PROBLEM TO SOLVE.
For the material below, reproduce exactly each line from the one that has "concierto de Coldplay y" through the one that has "Sie können sich", and no others; pictures stay out.

THE INPUT.
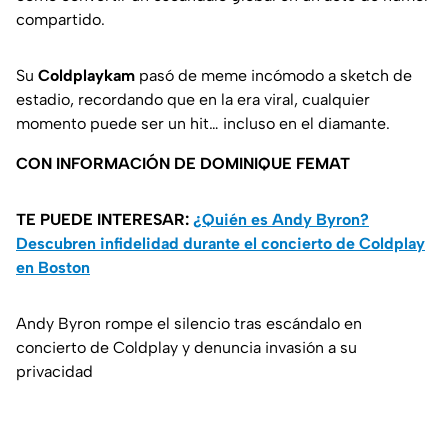
compartido.
Su
Coldplaykam
pasó de meme incómodo a sketch de
estadio, recordando que en la era viral, cualquier
momento puede ser un hit… incluso en el diamante.
CON INFORMACIÓN DE DOMINIQUE FEMAT
TE PUEDE INTERESAR:
¿Quién es Andy Byron?
Descubren infidelidad durante el concierto de Coldplay
en Boston
Andy Byron rompe el silencio tras escándalo en
concierto de Coldplay y denuncia invasión a su
privacidad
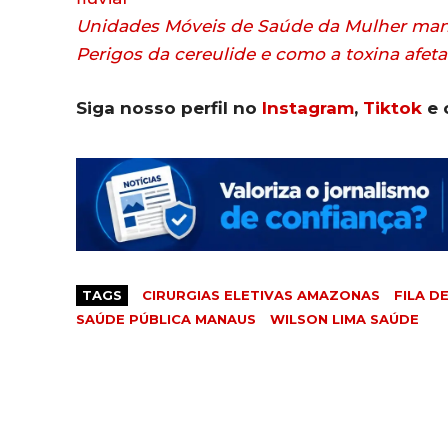
Unidades Móveis de Saúde da Mulher ma
Perigos da cereulide e como a toxina afeta
Siga nosso perfil no
Instagram
,
Tiktok
e 
TAGS
CIRURGIAS ELETIVAS AMAZONAS
FILA D
SAÚDE PÚBLICA MANAUS
WILSON LIMA SAÚDE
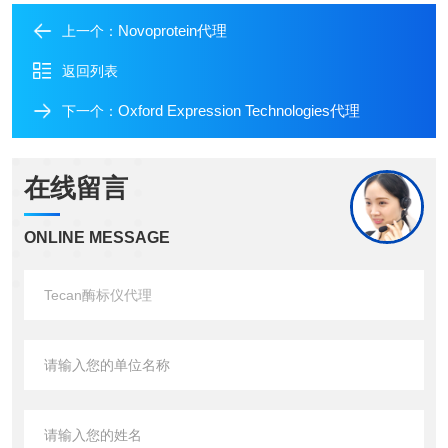
Novoprotein代理
上一个：
返回列表
Oxford Expression Technologies代理
下一个：
在线留言
ONLINE MESSAGE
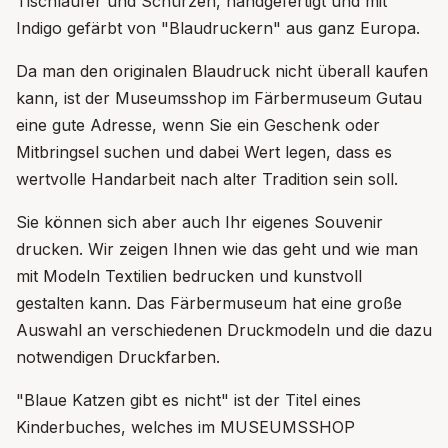
Tischläufer und Schürzen, handgefertigt und mit
Indigo gefärbt von "Blaudruckern" aus ganz Europa.
Da man den originalen Blaudruck nicht überall kaufen
kann, ist der Museumsshop im Färbermuseum Gutau
eine gute Adresse, wenn Sie ein Geschenk oder
Mitbringsel suchen und dabei Wert legen, dass es
wertvolle Handarbeit nach alter Tradition sein soll.
Sie können sich aber auch Ihr eigenes Souvenir
drucken. Wir zeigen Ihnen wie das geht und wie man
mit Modeln Textilien bedrucken und kunstvoll
gestalten kann. Das Färbermuseum hat eine große
Auswahl an verschiedenen Druckmodeln und die dazu
notwendigen Druckfarben.
"Blaue Katzen gibt es nicht" ist der Titel eines
Kinderbuches, welches im MUSEUMSSHOP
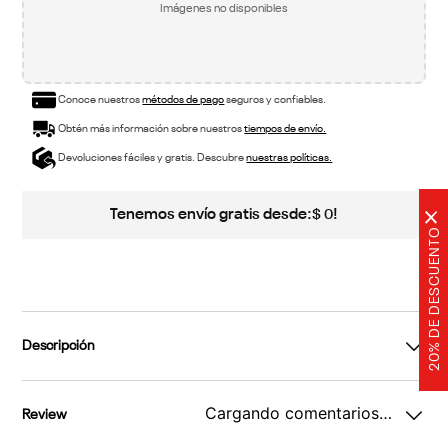
Imágenes no disponibles
Conoce nuestros
métodos de pago
seguros y confiables.
Obtén más información sobre nuestros
tiempos de envío.
Devoluciones fáciles y gratis. Descubre
nuestras políticas.
Tenemos envío gratis desde:
!
$
0
×
20% DE DESCUENTO
Descripción
Cargando comentarios…
Review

RESULT OF THIS TASK.
concierto de Coldplay y denuncia invasión a su
privacidad
Unidades Móveis de Saúde da Mulher ma
Perigos da cereulide e como a toxina afeta
Siga nosso perfil no
Instagram
,
Tiktok
e 
TAGS
CIRURGIAS ELETIVAS AMAZONAS
FILA D
SAÚDE PÚBLICA MANAUS
WILSON LIMA SAÚDE
Novoprotein代理
上一个：
返回列表
Oxford Expression Technologies代理
下一个：
在线留言
ONLINE MESSAGE
Tischläufer und Schürzen, handgefertigt und mit
Indigo gefärbt von "Blaudruckern" aus ganz Europa.
Da man den originalen Blaudruck nicht überall kaufen
kann, ist der Museumsshop im Färbermuseum Gutau
eine gute Adresse, wenn Sie ein Geschenk oder
Mitbringsel suchen und dabei Wert legen, dass es
wertvolle Handarbeit nach alter Tradition sein soll.
Sie können sich aber auch Ihr eigenes Souvenir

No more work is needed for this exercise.